Author: Alex Mizrahi 2014-10-25 18:06:32
Published on: 2014-10-25T18:06:32+00:00
The article discusses the potential consequences of a reduction in miner income margin (MIM) to less than 50% after the reward halving in Bitcoin. The author defines MIM as (R-C_e)/R, where R is the total revenue a miner receives and C_e is the cost of electricity spent on mining. The article offers a theorem stating that if a miner's MIM is less than 0.5 before subsidy halving and bitcoin and electricity prices stay the same, then mining is no longer profitable after the halving.

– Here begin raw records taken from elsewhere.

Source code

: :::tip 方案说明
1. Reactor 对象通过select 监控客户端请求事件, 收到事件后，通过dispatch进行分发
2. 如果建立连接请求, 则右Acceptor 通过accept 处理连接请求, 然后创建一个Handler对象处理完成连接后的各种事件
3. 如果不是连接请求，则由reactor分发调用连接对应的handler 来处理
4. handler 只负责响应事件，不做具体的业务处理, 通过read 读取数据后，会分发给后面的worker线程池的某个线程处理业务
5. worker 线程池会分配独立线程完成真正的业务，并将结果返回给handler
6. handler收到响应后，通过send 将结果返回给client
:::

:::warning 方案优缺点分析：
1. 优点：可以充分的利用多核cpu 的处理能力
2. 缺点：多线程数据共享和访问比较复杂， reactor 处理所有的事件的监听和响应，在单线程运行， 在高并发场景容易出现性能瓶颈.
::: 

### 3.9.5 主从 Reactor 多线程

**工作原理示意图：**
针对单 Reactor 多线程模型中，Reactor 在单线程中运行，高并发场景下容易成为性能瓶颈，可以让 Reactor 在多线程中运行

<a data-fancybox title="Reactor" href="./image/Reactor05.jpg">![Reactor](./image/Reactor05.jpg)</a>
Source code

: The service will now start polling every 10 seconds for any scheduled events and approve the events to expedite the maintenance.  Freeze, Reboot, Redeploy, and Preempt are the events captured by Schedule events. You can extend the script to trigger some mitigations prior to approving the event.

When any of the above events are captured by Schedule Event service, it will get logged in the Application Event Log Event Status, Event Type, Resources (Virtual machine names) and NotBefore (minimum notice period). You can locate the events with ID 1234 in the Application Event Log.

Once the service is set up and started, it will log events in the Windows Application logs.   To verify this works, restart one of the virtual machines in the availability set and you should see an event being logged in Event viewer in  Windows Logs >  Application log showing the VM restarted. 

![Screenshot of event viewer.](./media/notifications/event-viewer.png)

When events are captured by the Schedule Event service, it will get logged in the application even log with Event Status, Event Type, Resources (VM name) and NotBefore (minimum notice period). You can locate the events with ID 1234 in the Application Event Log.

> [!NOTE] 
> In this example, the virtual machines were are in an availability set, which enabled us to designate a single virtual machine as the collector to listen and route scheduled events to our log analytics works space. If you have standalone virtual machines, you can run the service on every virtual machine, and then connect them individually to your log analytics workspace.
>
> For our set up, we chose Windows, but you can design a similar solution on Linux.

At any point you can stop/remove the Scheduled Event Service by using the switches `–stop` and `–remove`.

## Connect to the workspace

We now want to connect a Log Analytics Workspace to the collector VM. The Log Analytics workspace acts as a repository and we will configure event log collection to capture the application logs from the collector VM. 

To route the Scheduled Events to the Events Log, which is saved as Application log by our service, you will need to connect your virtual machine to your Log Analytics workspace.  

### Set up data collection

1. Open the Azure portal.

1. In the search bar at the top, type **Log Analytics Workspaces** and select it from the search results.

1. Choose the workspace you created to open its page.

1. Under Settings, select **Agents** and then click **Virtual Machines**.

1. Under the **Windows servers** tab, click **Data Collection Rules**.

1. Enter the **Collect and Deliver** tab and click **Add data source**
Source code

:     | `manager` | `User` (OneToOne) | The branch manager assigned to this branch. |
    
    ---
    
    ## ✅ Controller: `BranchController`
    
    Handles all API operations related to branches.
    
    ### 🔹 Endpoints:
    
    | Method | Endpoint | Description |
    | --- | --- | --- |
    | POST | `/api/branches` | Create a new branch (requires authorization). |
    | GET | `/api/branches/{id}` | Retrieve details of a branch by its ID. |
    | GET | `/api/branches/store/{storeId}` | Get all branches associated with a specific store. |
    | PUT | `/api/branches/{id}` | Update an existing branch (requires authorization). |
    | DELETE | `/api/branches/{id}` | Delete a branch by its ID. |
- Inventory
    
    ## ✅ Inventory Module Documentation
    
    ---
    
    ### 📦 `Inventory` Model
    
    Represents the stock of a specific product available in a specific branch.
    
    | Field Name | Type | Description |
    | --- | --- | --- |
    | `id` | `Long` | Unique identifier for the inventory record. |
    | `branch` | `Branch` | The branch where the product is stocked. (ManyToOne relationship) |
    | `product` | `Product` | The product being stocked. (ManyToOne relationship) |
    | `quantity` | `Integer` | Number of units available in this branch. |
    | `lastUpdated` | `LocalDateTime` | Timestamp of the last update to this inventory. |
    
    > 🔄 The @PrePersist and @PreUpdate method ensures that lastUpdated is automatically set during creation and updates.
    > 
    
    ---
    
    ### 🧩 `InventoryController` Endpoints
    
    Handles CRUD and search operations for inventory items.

The worst-case scenario is when a miner's MIM is close to zero before the halving, and approximately half of all hashpower will drop out. The article estimates the long-term MIM to be less than 50% when the ratio of the cost of electricity to the cost of hardware (f) is greater than 1. The author uses the example of Spondoolies Tech's SP35 Yukon unit, which has a useful lifetime of more than two years and costs $4000 while consuming 3.5 KW. The total expenditures on electricity will be at least $6135 for this device, making f greater than 1.5, resulting in an MIM lower than 0.5. The author concludes that while reward halving is a deficiency in Bitcoin's design, there is hope that it won't be critical as hashpower drop is less than 50% in the equilibrium break-even situation. However, the hashrate might drop by more than 50% immediately after the halving, posing a real threat due to the slow difficulty update.